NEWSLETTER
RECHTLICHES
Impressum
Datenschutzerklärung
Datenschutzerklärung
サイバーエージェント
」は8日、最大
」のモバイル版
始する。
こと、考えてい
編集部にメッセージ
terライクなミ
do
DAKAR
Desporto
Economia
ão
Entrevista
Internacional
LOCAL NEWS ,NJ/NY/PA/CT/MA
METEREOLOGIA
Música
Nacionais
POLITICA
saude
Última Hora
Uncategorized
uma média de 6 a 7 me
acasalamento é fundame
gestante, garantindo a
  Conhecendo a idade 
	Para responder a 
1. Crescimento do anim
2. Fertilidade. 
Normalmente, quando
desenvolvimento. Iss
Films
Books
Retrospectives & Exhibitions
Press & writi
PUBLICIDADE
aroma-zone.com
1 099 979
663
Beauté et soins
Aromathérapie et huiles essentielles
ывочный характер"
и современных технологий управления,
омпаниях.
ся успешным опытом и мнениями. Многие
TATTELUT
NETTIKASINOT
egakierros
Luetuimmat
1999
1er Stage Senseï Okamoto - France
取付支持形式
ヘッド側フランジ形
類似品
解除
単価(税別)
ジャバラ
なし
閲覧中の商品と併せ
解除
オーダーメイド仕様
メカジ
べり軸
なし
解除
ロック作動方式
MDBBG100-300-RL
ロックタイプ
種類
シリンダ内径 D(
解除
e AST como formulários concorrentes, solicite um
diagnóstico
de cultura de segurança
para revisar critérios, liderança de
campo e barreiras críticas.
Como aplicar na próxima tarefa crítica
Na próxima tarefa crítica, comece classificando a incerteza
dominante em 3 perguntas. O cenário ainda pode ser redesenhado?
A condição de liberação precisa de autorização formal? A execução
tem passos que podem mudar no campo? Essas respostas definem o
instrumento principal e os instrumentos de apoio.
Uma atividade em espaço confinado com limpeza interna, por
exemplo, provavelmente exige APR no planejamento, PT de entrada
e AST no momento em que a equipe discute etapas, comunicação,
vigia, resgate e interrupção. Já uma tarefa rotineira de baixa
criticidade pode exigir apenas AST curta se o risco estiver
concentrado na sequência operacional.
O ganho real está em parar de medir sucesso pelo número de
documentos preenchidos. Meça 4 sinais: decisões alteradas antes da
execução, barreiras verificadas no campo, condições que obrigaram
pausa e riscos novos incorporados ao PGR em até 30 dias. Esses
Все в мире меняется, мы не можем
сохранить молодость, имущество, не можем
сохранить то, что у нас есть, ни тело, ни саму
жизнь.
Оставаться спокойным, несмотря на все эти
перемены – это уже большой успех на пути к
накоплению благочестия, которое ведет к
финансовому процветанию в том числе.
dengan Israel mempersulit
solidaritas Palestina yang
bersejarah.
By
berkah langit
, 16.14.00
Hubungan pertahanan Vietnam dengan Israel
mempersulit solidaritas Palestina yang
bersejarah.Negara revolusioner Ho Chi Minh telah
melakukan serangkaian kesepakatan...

TASK GOAL: Print the material word for word, with nothing left out.

TASK OUTPUT:
NEWSLETTER
RECHTLICHES
Impressum
Datenschutzerklärung
Datenschutzerklärung
サイバーエージェント
」は8日、最大
」のモバイル版
始する。
こと、考えてい
編集部にメッセージ
terライクなミ
do
DAKAR
Desporto
Economia
ão
Entrevista
Internacional
LOCAL NEWS ,NJ/NY/PA/CT/MA
METEREOLOGIA
Música
Nacionais
POLITICA
saude
Última Hora
Uncategorized
uma média de 6 a 7 me
acasalamento é fundame
gestante, garantindo a
  Conhecendo a idade 
	Para responder a 
1. Crescimento do anim
2. Fertilidade. 
Normalmente, quando
desenvolvimento. Iss
Films
Books
Retrospectives & Exhibitions
Press & writi
PUBLICIDADE
aroma-zone.com
1 099 979
663
Beauté et soins
Aromathérapie et huiles essentielles
ывочный характер"
и современных технологий управления,
омпаниях.
ся успешным опытом и мнениями. Многие
TATTELUT
NETTIKASINOT
egakierros
Luetuimmat
1999
1er Stage Senseï Okamoto - France
取付支持形式
ヘッド側フランジ形
類似品
解除
単価(税別)
ジャバラ
なし
閲覧中の商品と併せ
解除
オーダーメイド仕様
メカジ
べり軸
なし
解除
ロック作動方式
MDBBG100-300-RL
ロックタイプ
種類
シリンダ内径 D(
解除
e AST como formulários concorrentes, solicite um
diagnóstico
de cultura de segurança
para revisar critérios, liderança de
campo e barreiras críticas.
Como aplicar na próxima tarefa crítica
Na próxima tarefa crítica, comece classificando a incerteza
dominante em 3 perguntas. O cenário ainda pode ser redesenhado?
A condição de liberação precisa de autorização formal? A execução
tem passos que podem mudar no campo? Essas respostas definem o
instrumento principal e os instrumentos de apoio.
Uma atividade em espaço confinado com limpeza interna, por
exemplo, provavelmente exige APR no planejamento, PT de entrada
e AST no momento em que a equipe discute etapas, comunicação,
vigia, resgate e interrupção. Já uma tarefa rotineira de baixa
criticidade pode exigir apenas AST curta se o risco estiver
concentrado na sequência operacional.
O ganho real está em parar de medir sucesso pelo número de
documentos preenchidos. Meça 4 sinais: decisões alteradas antes da
execução, barreiras verificadas no campo, condições que obrigaram
pausa e riscos novos incorporados ao PGR em até 30 dias. Esses
Все в мире меняется, мы не можем
сохранить молодость, имущество, не можем
сохранить то, что у нас есть, ни тело, ни саму
жизнь.
Оставаться спокойным, несмотря на все эти
перемены – это уже большой успех на пути к
накоплению благочестия, которое ведет к
финансовому процветанию в том числе.
dengan Israel mempersulit
solidaritas Palestina yang
bersejarah.
By
berkah langit
, 16.14.00
Hubungan pertahanan Vietnam dengan Israel
mempersulit solidaritas Palestina yang
bersejarah.Negara revolusioner Ho Chi Minh telah
melakukan serangkaian kesepakatan...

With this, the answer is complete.